━━━━━ Data excerpts ━━━━━

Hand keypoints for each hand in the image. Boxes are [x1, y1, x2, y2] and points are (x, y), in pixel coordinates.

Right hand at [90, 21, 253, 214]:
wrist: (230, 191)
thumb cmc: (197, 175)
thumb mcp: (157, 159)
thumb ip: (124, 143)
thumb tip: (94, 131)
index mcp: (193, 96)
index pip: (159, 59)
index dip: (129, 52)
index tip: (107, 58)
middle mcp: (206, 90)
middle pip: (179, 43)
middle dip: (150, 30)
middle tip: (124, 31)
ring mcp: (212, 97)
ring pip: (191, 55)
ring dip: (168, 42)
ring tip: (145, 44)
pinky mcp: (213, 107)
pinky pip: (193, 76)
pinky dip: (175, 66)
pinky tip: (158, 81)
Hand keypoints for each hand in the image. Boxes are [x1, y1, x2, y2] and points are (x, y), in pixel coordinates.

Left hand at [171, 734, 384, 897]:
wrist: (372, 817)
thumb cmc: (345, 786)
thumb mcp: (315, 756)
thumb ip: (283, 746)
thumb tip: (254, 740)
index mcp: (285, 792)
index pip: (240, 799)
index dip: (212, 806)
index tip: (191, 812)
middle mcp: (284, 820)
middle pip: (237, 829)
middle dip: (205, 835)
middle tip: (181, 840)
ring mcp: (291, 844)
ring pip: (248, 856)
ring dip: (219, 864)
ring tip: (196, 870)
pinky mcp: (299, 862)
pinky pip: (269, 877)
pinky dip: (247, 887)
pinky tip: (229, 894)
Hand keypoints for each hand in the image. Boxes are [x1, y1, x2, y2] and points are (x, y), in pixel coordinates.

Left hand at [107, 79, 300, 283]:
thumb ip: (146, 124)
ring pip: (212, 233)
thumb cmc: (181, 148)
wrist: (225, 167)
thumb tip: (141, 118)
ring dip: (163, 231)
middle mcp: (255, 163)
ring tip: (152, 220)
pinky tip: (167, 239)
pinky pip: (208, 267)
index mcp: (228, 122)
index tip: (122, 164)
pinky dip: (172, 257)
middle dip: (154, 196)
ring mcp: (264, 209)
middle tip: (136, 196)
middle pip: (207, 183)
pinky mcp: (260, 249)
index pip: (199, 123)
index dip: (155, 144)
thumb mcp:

━━━━━

▶ [Task brief] The expected output is the exact run of lines from the start of the entries through the line with "middle pip: (179, 43)", inclusive.

▶ [Output for this task]
Hand keypoints for each hand in the image. Boxes are [x1, y1, x2, y2] and points are (x, y), in pixel coordinates.

Right hand at [90, 21, 253, 214]:
wrist: (230, 191)
thumb cmc: (197, 175)
thumb mcp: (157, 159)
thumb ip: (124, 143)
thumb tip: (94, 131)
index mcp: (193, 96)
index pip: (159, 59)
index dip: (129, 52)
index tip: (107, 58)
middle mcp: (206, 90)
middle pip: (179, 43)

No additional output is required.